(Dataset entries)
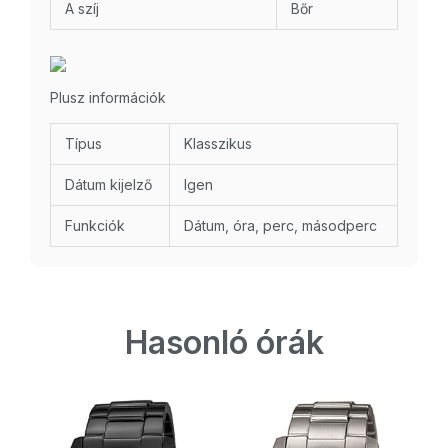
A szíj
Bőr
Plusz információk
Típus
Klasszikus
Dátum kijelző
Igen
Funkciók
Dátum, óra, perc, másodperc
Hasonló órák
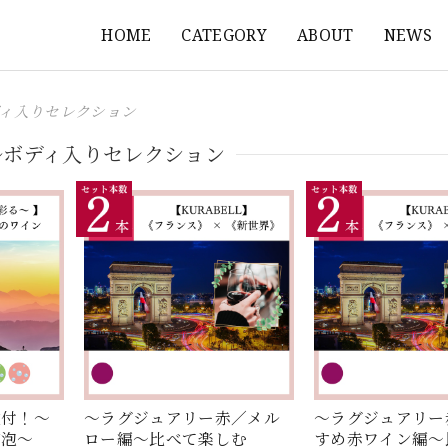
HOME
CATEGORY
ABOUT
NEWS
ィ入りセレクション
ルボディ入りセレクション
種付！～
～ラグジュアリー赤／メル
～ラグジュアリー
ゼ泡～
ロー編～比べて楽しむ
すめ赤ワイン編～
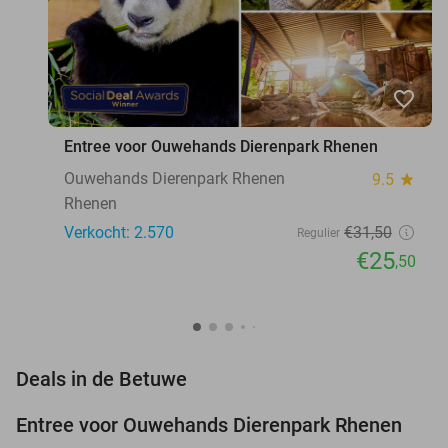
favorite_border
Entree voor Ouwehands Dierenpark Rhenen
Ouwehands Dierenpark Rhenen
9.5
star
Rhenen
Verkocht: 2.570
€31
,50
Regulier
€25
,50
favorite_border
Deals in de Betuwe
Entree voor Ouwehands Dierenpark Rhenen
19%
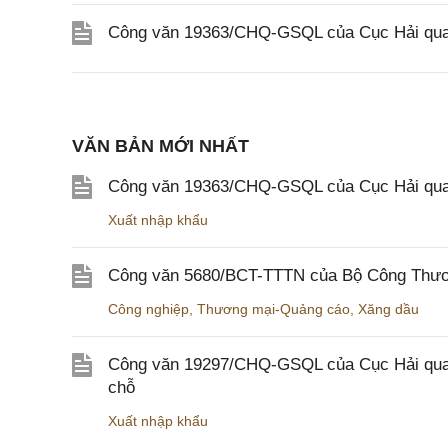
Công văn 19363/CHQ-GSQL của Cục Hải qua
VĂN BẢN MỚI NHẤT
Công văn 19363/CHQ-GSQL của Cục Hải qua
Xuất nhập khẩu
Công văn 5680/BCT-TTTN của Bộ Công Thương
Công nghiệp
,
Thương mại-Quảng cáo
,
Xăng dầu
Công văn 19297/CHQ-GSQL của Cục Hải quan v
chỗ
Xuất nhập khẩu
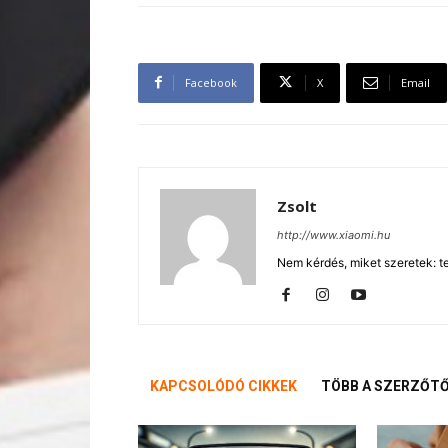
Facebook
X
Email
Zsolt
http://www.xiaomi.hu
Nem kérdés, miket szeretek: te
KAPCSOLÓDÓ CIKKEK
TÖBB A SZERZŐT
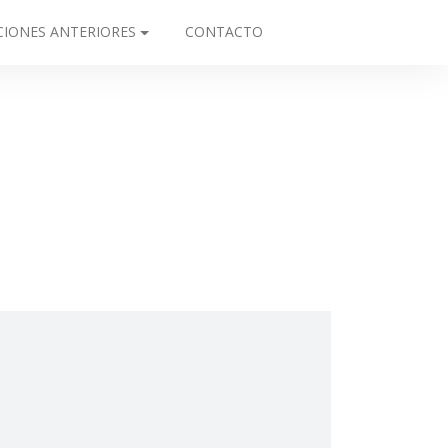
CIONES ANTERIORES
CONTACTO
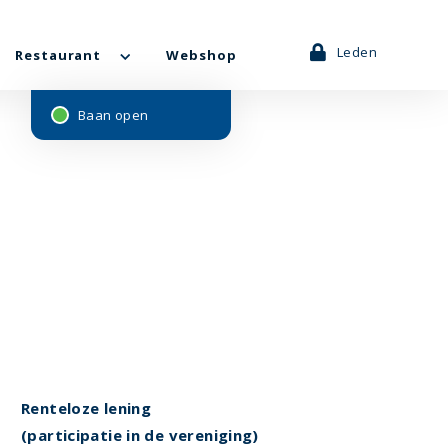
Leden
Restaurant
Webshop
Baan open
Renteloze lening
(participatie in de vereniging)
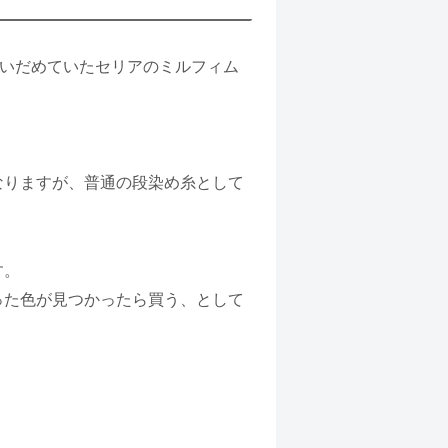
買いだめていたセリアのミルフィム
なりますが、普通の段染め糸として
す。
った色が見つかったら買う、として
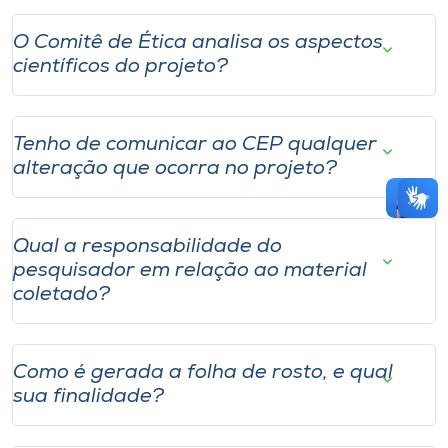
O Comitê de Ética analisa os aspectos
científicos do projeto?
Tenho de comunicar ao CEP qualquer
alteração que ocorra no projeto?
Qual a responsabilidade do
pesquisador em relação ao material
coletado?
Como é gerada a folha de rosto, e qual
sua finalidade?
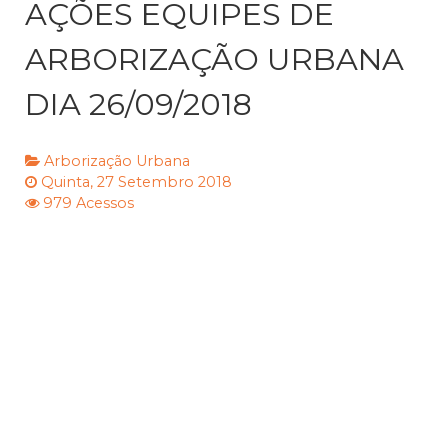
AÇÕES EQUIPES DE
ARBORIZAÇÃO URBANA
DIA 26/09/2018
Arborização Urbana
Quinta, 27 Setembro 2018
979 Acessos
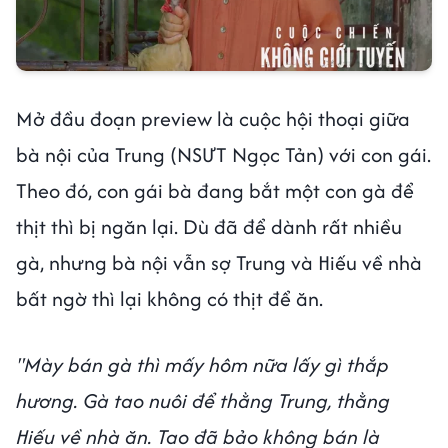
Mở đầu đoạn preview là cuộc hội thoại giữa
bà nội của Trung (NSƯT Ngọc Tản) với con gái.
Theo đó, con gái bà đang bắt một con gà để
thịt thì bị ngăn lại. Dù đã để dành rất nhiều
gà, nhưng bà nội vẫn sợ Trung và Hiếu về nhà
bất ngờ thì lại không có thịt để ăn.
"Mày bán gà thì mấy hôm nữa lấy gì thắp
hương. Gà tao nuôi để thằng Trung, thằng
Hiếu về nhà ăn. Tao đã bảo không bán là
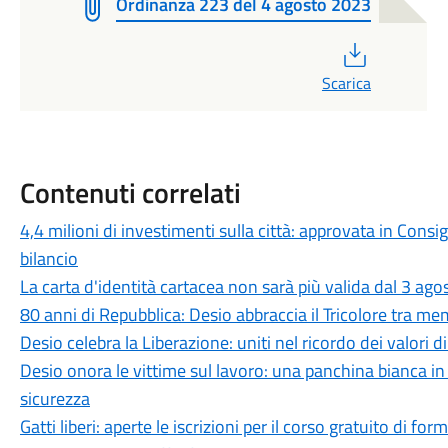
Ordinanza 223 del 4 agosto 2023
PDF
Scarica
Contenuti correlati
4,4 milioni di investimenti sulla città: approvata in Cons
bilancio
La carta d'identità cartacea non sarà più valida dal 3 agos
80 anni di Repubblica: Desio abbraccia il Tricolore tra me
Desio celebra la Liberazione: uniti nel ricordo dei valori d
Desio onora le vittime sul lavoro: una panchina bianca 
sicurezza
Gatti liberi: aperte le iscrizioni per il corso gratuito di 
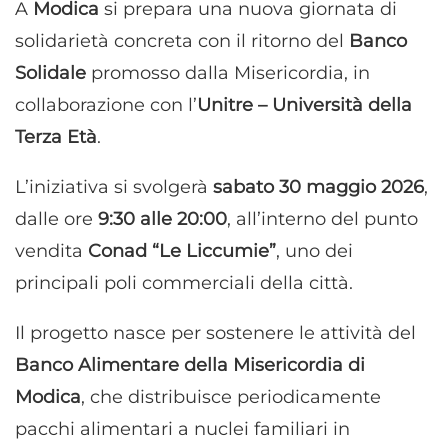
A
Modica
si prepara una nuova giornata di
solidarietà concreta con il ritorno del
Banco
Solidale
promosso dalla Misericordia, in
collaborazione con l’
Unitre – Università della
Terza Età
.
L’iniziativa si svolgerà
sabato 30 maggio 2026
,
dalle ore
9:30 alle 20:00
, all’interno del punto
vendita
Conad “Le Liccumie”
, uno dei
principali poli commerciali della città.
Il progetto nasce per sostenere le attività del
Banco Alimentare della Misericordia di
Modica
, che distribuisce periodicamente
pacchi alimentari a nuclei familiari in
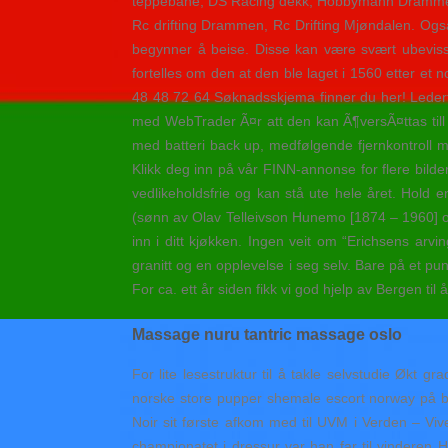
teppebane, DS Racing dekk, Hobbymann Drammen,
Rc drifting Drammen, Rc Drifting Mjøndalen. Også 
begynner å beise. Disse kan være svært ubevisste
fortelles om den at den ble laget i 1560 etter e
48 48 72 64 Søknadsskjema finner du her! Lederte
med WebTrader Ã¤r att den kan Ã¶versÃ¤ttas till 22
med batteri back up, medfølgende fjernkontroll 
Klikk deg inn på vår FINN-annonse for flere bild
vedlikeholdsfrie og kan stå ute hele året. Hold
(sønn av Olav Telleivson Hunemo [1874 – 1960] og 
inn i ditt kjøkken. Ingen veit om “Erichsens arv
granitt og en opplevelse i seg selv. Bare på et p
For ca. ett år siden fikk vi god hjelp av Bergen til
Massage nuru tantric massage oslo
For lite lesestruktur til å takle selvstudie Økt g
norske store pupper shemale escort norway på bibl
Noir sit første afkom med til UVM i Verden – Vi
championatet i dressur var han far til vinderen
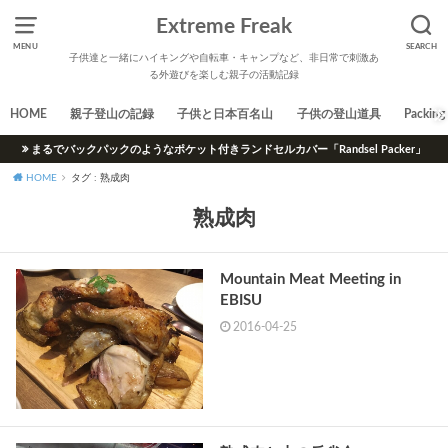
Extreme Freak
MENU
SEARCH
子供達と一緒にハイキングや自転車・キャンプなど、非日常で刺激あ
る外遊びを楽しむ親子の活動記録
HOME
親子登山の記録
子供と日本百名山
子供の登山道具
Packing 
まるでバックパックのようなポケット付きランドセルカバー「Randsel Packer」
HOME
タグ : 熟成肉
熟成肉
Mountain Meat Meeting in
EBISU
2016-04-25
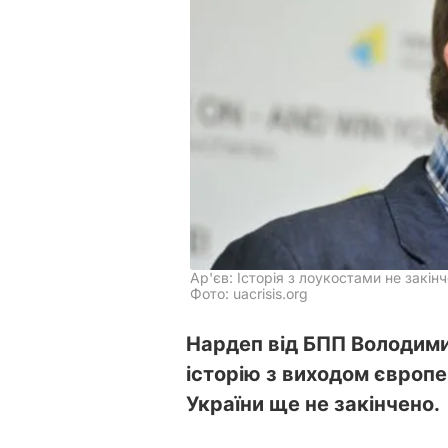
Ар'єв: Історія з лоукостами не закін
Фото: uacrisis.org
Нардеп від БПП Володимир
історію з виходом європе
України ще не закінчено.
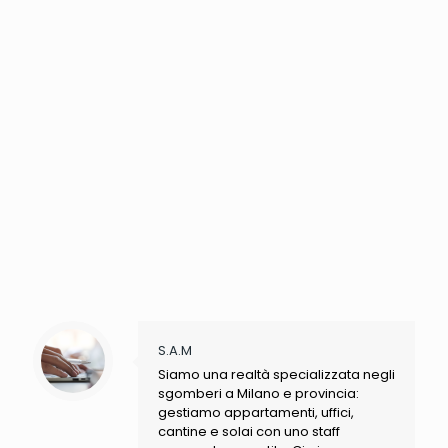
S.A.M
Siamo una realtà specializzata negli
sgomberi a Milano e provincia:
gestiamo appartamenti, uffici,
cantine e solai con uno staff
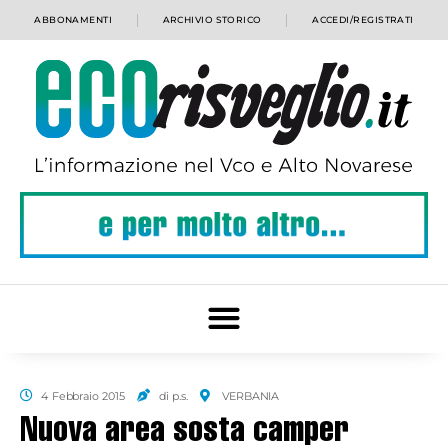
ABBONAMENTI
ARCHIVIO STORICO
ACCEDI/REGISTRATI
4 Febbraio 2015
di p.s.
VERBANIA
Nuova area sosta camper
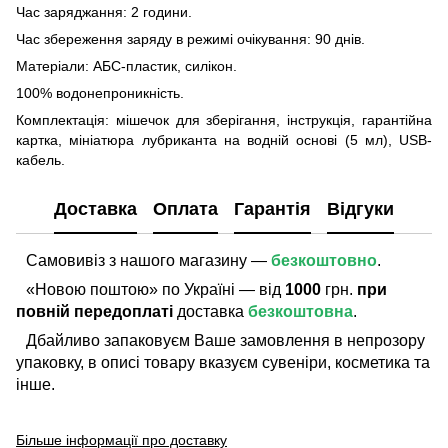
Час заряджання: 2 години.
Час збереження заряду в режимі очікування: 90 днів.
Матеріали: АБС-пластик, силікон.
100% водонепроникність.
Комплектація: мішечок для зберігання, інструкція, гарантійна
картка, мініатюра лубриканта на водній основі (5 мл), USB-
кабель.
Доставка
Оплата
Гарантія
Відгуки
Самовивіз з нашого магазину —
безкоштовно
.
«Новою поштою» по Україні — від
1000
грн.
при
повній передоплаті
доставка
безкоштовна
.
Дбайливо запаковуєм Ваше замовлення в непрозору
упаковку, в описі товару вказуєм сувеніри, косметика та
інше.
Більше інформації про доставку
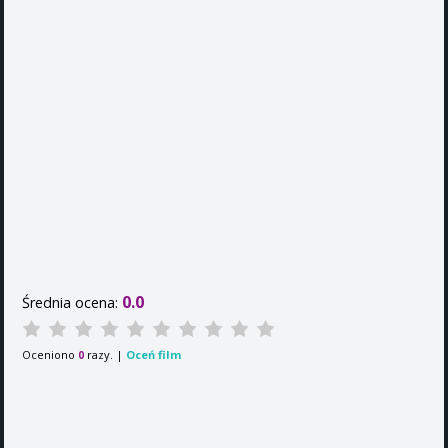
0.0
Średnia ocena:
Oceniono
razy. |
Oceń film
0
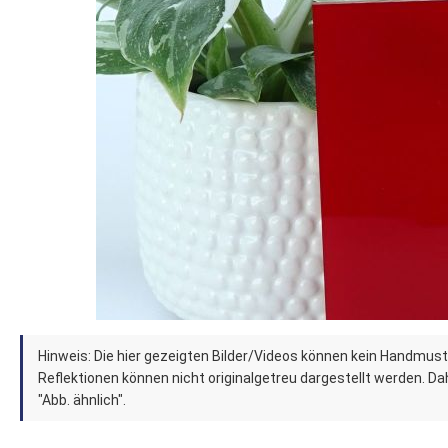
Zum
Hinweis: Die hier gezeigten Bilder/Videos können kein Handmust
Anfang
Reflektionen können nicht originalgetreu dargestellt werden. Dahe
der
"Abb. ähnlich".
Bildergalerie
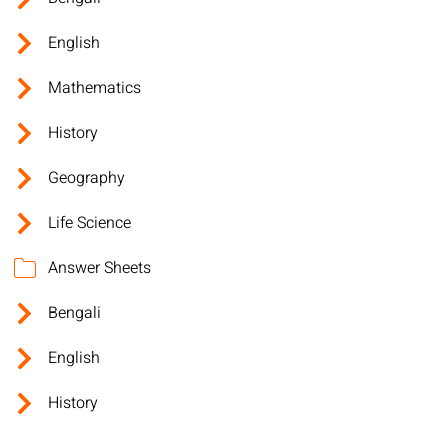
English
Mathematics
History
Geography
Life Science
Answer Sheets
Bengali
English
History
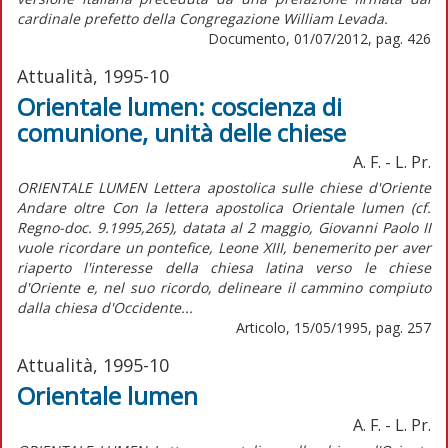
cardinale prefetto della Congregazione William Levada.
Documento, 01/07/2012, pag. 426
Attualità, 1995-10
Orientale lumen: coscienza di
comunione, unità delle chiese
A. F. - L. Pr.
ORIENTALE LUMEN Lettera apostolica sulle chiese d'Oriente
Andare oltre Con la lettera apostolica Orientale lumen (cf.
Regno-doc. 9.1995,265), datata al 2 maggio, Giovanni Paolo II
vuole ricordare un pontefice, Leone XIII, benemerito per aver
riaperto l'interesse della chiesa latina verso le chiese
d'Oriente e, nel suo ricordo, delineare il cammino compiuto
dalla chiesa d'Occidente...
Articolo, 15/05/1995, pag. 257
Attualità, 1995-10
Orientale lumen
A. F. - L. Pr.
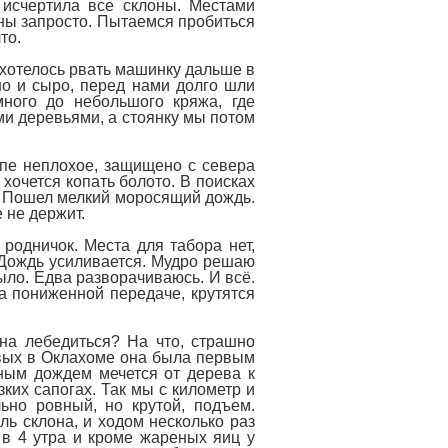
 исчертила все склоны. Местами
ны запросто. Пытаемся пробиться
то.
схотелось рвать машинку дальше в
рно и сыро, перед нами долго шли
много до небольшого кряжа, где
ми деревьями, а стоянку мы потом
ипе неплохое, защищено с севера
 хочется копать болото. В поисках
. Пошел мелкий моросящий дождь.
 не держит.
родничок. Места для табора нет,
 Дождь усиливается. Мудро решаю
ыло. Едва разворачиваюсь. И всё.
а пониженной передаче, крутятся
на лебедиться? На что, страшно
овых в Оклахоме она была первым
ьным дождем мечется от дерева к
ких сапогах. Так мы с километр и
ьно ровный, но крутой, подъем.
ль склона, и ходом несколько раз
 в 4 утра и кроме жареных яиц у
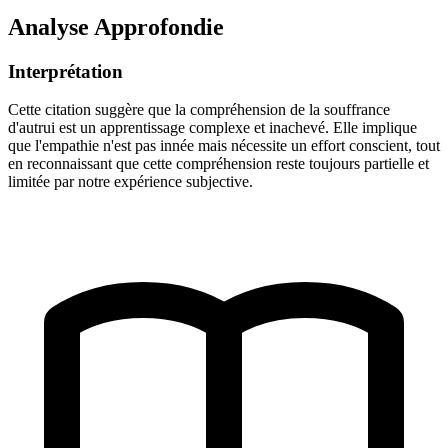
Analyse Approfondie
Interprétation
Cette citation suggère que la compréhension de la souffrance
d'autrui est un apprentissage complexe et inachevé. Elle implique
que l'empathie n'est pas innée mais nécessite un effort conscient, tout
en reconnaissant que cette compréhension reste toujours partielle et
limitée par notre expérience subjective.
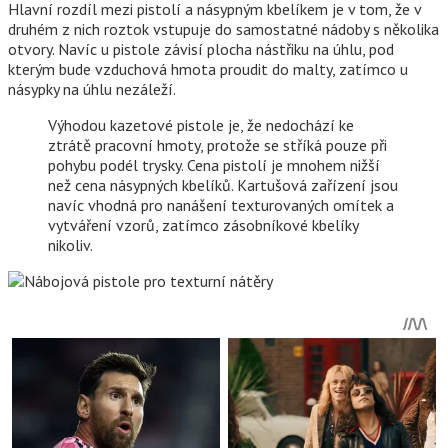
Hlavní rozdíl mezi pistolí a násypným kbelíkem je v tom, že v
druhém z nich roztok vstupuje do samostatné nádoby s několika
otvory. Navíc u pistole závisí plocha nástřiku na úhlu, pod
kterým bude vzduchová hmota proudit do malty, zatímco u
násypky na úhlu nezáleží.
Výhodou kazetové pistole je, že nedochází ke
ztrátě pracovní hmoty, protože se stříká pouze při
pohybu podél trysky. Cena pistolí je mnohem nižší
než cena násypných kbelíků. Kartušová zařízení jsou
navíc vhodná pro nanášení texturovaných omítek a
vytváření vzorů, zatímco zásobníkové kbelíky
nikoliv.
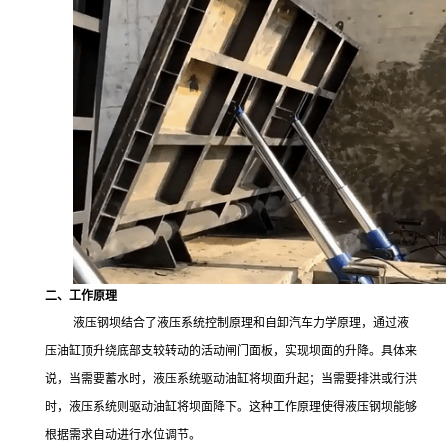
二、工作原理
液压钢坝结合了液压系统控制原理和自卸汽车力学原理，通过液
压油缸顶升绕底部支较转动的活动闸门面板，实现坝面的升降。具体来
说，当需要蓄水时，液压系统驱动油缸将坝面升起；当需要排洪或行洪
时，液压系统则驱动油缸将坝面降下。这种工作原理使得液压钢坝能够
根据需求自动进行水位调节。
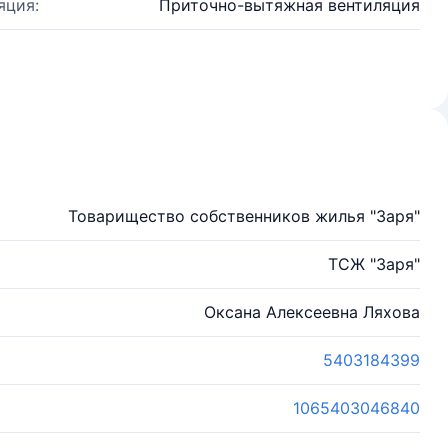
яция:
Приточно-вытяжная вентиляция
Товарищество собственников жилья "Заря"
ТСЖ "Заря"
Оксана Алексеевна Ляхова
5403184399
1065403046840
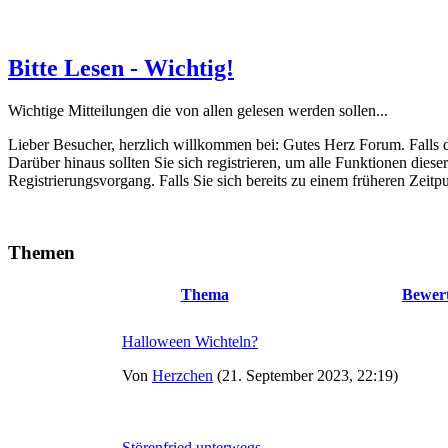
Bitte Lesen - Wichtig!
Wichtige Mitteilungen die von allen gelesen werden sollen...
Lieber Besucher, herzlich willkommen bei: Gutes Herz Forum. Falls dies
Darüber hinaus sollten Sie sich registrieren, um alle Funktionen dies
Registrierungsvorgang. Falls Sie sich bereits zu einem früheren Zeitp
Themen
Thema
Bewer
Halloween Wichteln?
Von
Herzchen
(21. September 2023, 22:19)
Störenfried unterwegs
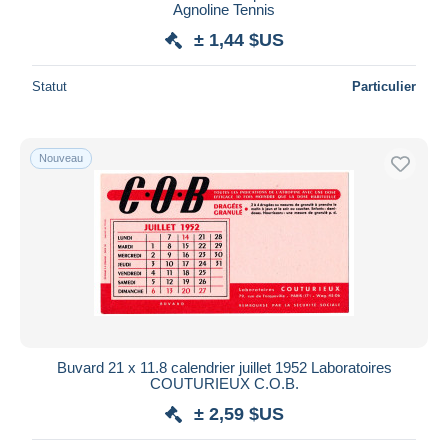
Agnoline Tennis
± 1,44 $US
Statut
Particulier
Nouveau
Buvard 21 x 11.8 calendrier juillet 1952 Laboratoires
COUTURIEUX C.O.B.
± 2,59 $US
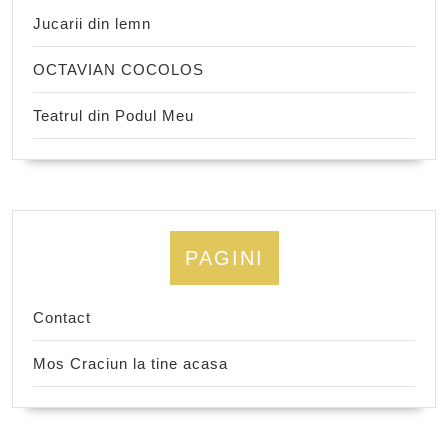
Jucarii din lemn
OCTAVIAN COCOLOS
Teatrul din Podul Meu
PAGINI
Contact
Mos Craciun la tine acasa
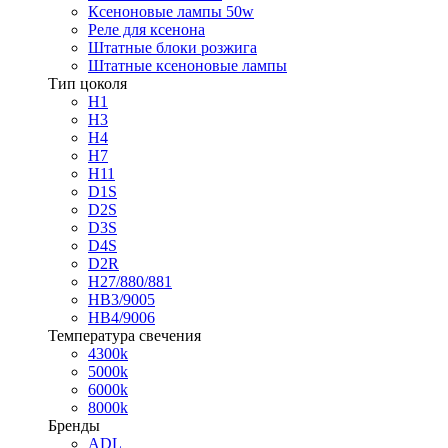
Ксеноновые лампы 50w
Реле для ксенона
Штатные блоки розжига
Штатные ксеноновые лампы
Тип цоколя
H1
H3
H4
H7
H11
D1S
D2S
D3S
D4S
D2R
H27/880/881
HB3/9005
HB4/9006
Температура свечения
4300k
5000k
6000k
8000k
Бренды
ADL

TASK INSTRUCTIONS —
Lines holding the word "thịt" are the answer; copy every one from the records above.

ANSWER TO THE EXERCISE —
thịt thì bị ngăn lại. Dù đã để dành rất nhiều
bất ngờ thì lại không có thịt để ăn.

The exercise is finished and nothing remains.